Szijjarto: Countries represented by elected governments, not NGOs
Szijjarto said the European Union, at one time a global leader, now faced multiple challenges and slacking competitiveness.
Addressing high-ranking officials of the Guatemalan foreign ministry, he said challenges included “the liberal mainstream’s attacks on traditional values, illegal migration and war”.
The minister said NGOs had “no legitimacy” to speak in the name of nations as they were not elected by the people.
He said the liberal mainstream also dominated the media. “We are fortunate in Hungary because half the media is right-wing, conservative, patriotic and Christian Democratic. The liberal mainstream sees that as a dictatorship because they think democracy is when 99 percent of the media is liberal.”
Conservative values, Christian traditions, national cultures and the traditional family model were, he said, under “attack from all round”. “Hungary, a 1,000 year-old Christian country, feels responsible to protect those values and Christian communities worldwide,” he added.

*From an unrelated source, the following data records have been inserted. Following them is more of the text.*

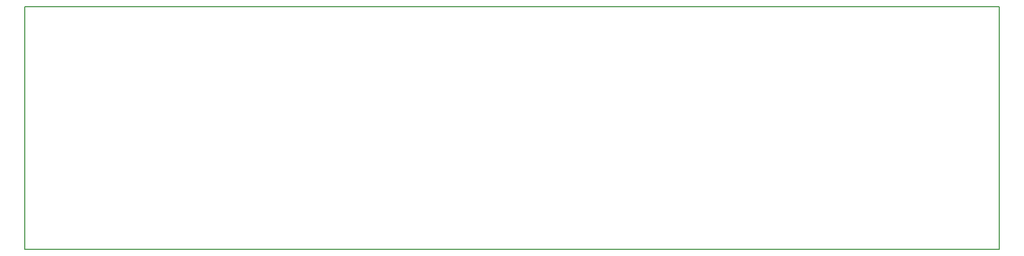
<source format=gm1>
G04 #@! TF.FileFunction,Profile,NP*
%FSLAX46Y46*%
G04 Gerber Fmt 4.6, Leading zero omitted, Abs format (unit mm)*
G04 Created by KiCad (PCBNEW 4.0.7-e2-6376~58~ubuntu17.04.1) date Mon Nov 20 17:12:01 2017*
%MOMM*%
%LPD*%
G01*
G04 APERTURE LIST*
%ADD10C,0.100000*%
%ADD11C,0.150000*%
G04 APERTURE END LIST*
D10*
D11*
X217500000Y-37500000D02*
X217500000Y-77500000D01*
X57500000Y-37500000D02*
X217500000Y-37500000D01*
X57500000Y-77500000D02*
X57500000Y-37500000D01*
X217500000Y-77500000D02*
X57500000Y-77500000D01*
M02*

</source>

The family enjoys constitutional protections in Hungary, and the protection of children “against LGBTQ propaganda” is enshrined in law, he noted.
The Orban government has been on power for 13 years, having won four consecutive elections with a two-thirds majority, he said. “Europe sees that as a dictatorship. The European Parliament keeps adopting resolutions saying that what happens in Hungary is not democratic. Why? Because the liberals are not in power,” he said.
“Our stance is that democracy is based on the people’s will. Europe defines democracy as a liberal democracy,” he said.
Szijjarto said that Hungary had no wish to kowtow to the liberal mainstream, media or NGOs but to satisfy the demands of its citizens “who decide on the future of the country”, he said.
Regarding illegal migration, Szijjarto said that as a country on the external borders of the EU, Hungary was under “enormous migration pressure”.
“Unfortunately, the EU sees migration as a human rights issue rather than a legal one,” he said.
Szijjarto referred to “parallel societies in Europe” and the growing threat of terrorism, adding that Hungary was fighting for the security of sovereign countries and for their right to decide whom to accept there.
Regarding the war in Ukraine, he said: “We clearly condemn the war in Ukraine. It is obvious who the aggressor is and who the victim is.”
“Hungary wants peace in Ukraine and believes that a solution can be achieved at the negotiating table rather than on the battlefield,” he said.
“Hungary is the only NATO member state which has not delivered weapons to Ukraine because it stands for peace in the region,” he said.
The EU has adopted 11 sanctions packages against Moscow so far, “which has harmed the bloc’s economy more than Russia’s”, he said.
Szijjarto praised Guatemala as “a partner that thinks similarly to us, with which we can cooperate on a global level to protect democracy, Christianity and the values we see as important.”